Researchers at Cornell University and a team of astronomers have traced the source of a mysterious signal to a spot in the sky more than 3 billion light-years away.
Nearly a decade after the first fast radio burst was detecte, the international team of researchers pinpointed the origin of one signal as a dwarf galaxy in the constellation Auriga, CNN reported.
Scientists from Cornell originally thought the signal — sporadic bursts of radio waves — was coming from within the Milky Way itself.
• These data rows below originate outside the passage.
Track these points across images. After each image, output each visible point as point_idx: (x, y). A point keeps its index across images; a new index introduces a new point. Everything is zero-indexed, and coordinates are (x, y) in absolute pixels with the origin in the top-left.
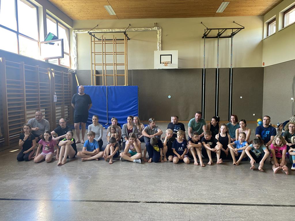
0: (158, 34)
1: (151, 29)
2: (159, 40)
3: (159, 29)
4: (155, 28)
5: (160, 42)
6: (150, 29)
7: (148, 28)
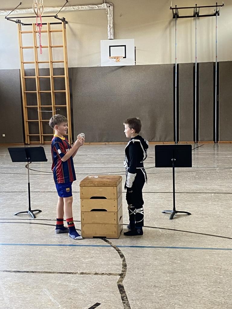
0: (109, 13)
1: (98, 7)
2: (110, 23)
3: (110, 6)
4: (104, 6)
5: (111, 26)
6: (96, 6)
7: (94, 6)
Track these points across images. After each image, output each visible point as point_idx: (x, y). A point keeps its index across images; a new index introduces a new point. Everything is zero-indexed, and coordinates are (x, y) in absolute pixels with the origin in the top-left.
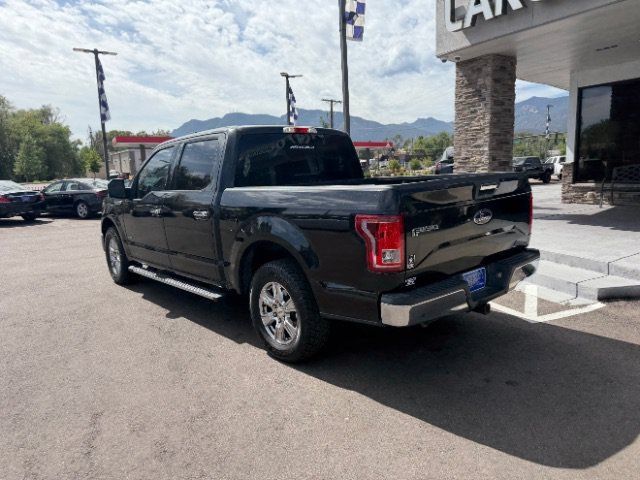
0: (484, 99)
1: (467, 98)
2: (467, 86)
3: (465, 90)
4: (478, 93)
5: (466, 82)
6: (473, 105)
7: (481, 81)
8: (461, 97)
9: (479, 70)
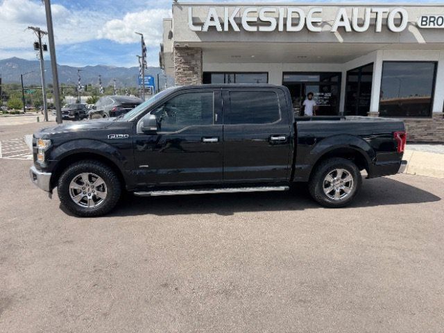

However, a report in the journal Nature confirms it emanates from a tiny galaxy that is 1 percent of the Milky Way's size.
"These radio flashes must have enormous amounts of energy to be visible from over 3 billion light-years away," Cornell University researcher Shami Chatterjee said in a statement.
Fast radio bursts were first discovered in 2007, CNN reported, and scientists have been trying to ascertain their origin and cause ever since.
There are currently 18 known fast radio bursts, but they were all detected by nonspecialist radio telescopes that were unable to narrow down their origin to a precise location, researchers at McGill University in Montreal said.
In 2012, scientists at Cornell discovered that one signal just three one-thousandths of a second long — FRB121102 — was repeating sporadically.
"There's a patch of the sky from which we're getting this signal — and the patch of the sky is arc minutes in diameter. In that patch are hundreds of sources. Lots of stars, lots of galaxies, lots of stuff," Chatterjee told CNN.